Time passes, and, as it is the nature of things, the irresistable puppy become the irrepressible adolescent.  The adolescent becomes the mature, comfortable companion and faithful friend who, suddenly, a senior, slows but remains steadfast.  And then …

How to consider, cope with, the prospect of such a loss?

It is a testament to the lives of these incredible creatures that their passing has such a profound effect that we are compelled to search for ways to express our grief and afford it the dignity it is due.  While convention may still deny dogs a soul, for many the idea of the “Rainbow Bridge” speaks to our need to have them wait for us, somewhere, safe from harm.  In so many canine lives, there are too few such places; it seems fitting there should be such a place afterward.  Who can know?

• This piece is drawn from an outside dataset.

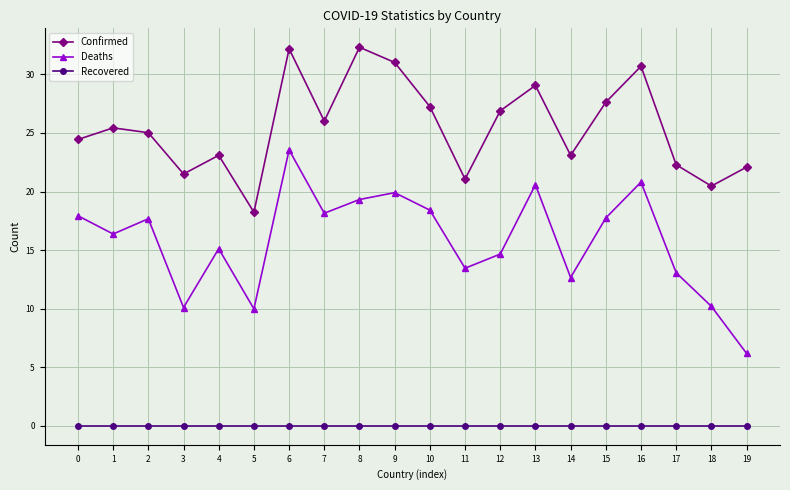

Which series has the widest spread of values?

Deaths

What we can know, beyond doubt and, even absent faith, it the value of what they give to us.  We are, quite literally, their individual gods and they love us without condition or judgment.  They remind us to accept the world as it comes each day, to meet each moment with anticipation and awe.  To hear the poetry in our shared silences and the harmony in our different songs.  To fling our heart ahead in the sheer joy of living, and to run, full-out and free, to catch it up … again, and again.

When, all too soon, it is time for them to go, our memories of them will hold all this and keep it safe, ready and waiting, against the time when it will be our turn to follow.  … For Tinker and Indi, in their twilight.